*REQUIRED TASK*:
Please render the listing, from its start through the line containing "genus: Urticina", as a Markdown table with a Row column holding each line's number and an Entry column holding the line itself, leaving out blank lines.
══════════
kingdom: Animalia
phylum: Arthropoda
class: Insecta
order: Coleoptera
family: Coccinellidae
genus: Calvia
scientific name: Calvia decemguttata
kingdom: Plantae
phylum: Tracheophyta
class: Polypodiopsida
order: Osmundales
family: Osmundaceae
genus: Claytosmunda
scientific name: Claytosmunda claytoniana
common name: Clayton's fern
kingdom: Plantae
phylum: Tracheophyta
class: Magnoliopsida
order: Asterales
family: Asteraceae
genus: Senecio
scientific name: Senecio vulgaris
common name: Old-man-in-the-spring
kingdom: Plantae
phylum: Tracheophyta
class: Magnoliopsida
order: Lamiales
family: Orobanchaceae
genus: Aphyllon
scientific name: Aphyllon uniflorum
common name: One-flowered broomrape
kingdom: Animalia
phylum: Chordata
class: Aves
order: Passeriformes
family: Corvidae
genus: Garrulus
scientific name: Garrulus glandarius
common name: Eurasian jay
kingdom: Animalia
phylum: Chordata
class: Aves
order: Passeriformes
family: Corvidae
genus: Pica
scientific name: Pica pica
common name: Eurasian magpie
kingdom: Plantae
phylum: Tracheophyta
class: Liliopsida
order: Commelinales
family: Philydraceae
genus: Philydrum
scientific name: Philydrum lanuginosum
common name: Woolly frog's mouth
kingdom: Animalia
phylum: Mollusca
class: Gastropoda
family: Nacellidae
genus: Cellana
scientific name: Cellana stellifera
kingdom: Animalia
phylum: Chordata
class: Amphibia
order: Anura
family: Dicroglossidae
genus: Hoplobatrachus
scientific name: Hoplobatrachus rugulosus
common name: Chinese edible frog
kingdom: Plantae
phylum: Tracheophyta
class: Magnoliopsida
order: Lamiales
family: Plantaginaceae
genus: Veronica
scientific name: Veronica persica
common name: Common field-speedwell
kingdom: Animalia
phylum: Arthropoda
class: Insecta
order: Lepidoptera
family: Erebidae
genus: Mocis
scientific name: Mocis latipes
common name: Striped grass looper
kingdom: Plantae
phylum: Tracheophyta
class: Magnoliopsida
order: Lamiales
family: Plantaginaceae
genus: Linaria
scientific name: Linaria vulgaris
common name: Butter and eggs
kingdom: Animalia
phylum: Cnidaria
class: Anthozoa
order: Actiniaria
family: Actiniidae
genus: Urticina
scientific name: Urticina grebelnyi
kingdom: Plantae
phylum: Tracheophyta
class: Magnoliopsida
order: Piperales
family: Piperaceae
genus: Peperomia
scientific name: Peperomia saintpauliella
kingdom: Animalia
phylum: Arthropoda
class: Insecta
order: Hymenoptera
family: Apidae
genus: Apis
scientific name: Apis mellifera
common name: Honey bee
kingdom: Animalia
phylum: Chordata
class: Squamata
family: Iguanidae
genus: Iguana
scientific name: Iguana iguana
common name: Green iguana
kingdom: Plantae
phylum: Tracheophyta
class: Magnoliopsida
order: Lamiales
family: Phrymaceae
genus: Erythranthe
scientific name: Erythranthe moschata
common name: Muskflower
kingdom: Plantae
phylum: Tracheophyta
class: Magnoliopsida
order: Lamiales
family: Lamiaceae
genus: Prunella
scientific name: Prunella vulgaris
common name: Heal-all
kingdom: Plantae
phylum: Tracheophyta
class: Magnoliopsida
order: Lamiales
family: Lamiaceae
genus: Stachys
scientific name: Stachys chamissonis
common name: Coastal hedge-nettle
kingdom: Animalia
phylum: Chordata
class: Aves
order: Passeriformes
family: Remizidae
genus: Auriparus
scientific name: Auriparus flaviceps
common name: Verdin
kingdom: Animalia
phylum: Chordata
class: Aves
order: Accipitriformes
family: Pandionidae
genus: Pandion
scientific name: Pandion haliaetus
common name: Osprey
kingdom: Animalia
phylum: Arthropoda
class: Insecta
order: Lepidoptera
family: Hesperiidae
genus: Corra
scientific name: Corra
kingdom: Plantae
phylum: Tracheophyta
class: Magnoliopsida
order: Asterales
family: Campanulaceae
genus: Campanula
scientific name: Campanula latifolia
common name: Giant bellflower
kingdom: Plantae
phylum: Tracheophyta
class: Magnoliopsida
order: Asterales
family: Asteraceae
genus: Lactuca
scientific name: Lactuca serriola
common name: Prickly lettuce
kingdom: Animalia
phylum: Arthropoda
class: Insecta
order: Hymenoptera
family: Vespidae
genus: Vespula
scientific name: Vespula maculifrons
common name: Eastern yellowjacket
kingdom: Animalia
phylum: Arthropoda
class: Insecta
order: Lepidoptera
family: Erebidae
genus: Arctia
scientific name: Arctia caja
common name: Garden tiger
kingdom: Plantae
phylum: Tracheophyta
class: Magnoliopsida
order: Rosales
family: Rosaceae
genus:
══════════
*PROBLEM SOLUTION*:
| Row | Entry |
|---|---|
| 1 | kingdom: Animalia |
| 2 | phylum: Arthropoda |
| 3 | class: Insecta |
| 4 | order: Coleoptera |
| 5 | family: Coccinellidae |
| 6 | genus: Calvia |
| 7 | scientific name: Calvia decemguttata |
| 8 | kingdom: Plantae |
| 9 | phylum: Tracheophyta |
| 10 | class: Polypodiopsida |
| 11 | order: Osmundales |
| 12 | family: Osmundaceae |
| 13 | genus: Claytosmunda |
| 14 | scientific name: Claytosmunda claytoniana |
| 15 | common name: Clayton's fern |
| 16 | kingdom: Plantae |
| 17 | phylum: Tracheophyta |
| 18 | class: Magnoliopsida |
| 19 | order: Asterales |
| 20 | family: Asteraceae |
| 21 | genus: Senecio |
| 22 | scientific name: Senecio vulgaris |
| 23 | common name: Old-man-in-the-spring |
| 24 | kingdom: Plantae |
| 25 | phylum: Tracheophyta |
| 26 | class: Magnoliopsida |
| 27 | order: Lamiales |
| 28 | family: Orobanchaceae |
| 29 | genus: Aphyllon |
| 30 | scientific name: Aphyllon uniflorum |
| 31 | common name: One-flowered broomrape |
| 32 | kingdom: Animalia |
| 33 | phylum: Chordata |
| 34 | class: Aves |
| 35 | order: Passeriformes |
| 36 | family: Corvidae |
| 37 | genus: Garrulus |
| 38 | scientific name: Garrulus glandarius |
| 39 | common name: Eurasian jay |
| 40 | kingdom: Animalia |
| 41 | phylum: Chordata |
| 42 | class: Aves |
| 43 | order: Passeriformes |
| 44 | family: Corvidae |
| 45 | genus: Pica |
| 46 | scientific name: Pica pica |
| 47 | common name: Eurasian magpie |
| 48 | kingdom: Plantae |
| 49 | phylum: Tracheophyta |
| 50 | class: Liliopsida |
| 51 | order: Commelinales |
| 52 | family: Philydraceae |
| 53 | genus: Philydrum |
| 54 | scientific name: Philydrum lanuginosum |
| 55 | common name: Woolly frog's mouth |
| 56 | kingdom: Animalia |
| 57 | phylum: Mollusca |
| 58 | class: Gastropoda |
| 59 | family: Nacellidae |
| 60 | genus: Cellana |
| 61 | scientific name: Cellana stellifera |
| 62 | kingdom: Animalia |
| 63 | phylum: Chordata |
| 64 | class: Amphibia |
| 65 | order: Anura |
| 66 | family: Dicroglossidae |
| 67 | genus: Hoplobatrachus |
| 68 | scientific name: Hoplobatrachus rugulosus |
| 69 | common name: Chinese edible frog |
| 70 | kingdom: Plantae |
| 71 | phylum: Tracheophyta |
| 72 | class: Magnoliopsida |
| 73 | order: Lamiales |
| 74 | family: Plantaginaceae |
| 75 | genus: Veronica |
| 76 | scientific name: Veronica persica |
| 77 | common name: Common field-speedwell |
| 78 | kingdom: Animalia |
| 79 | phylum: Arthropoda |
| 80 | class: Insecta |
| 81 | order: Lepidoptera |
| 82 | family: Erebidae |
| 83 | genus: Mocis |
| 84 | scientific name: Mocis latipes |
| 85 | common name: Striped grass looper |
| 86 | kingdom: Plantae |
| 87 | phylum: Tracheophyta |
| 88 | class: Magnoliopsida |
| 89 | order: Lamiales |
| 90 | family: Plantaginaceae |
| 91 | genus: Linaria |
| 92 | scientific name: Linaria vulgaris |
| 93 | common name: Butter and eggs |
| 94 | kingdom: Animalia |
| 95 | phylum: Cnidaria |
| 96 | class: Anthozoa |
| 97 | order: Actiniaria |
| 98 | family: Actiniidae |
| 99 | genus: Urticina |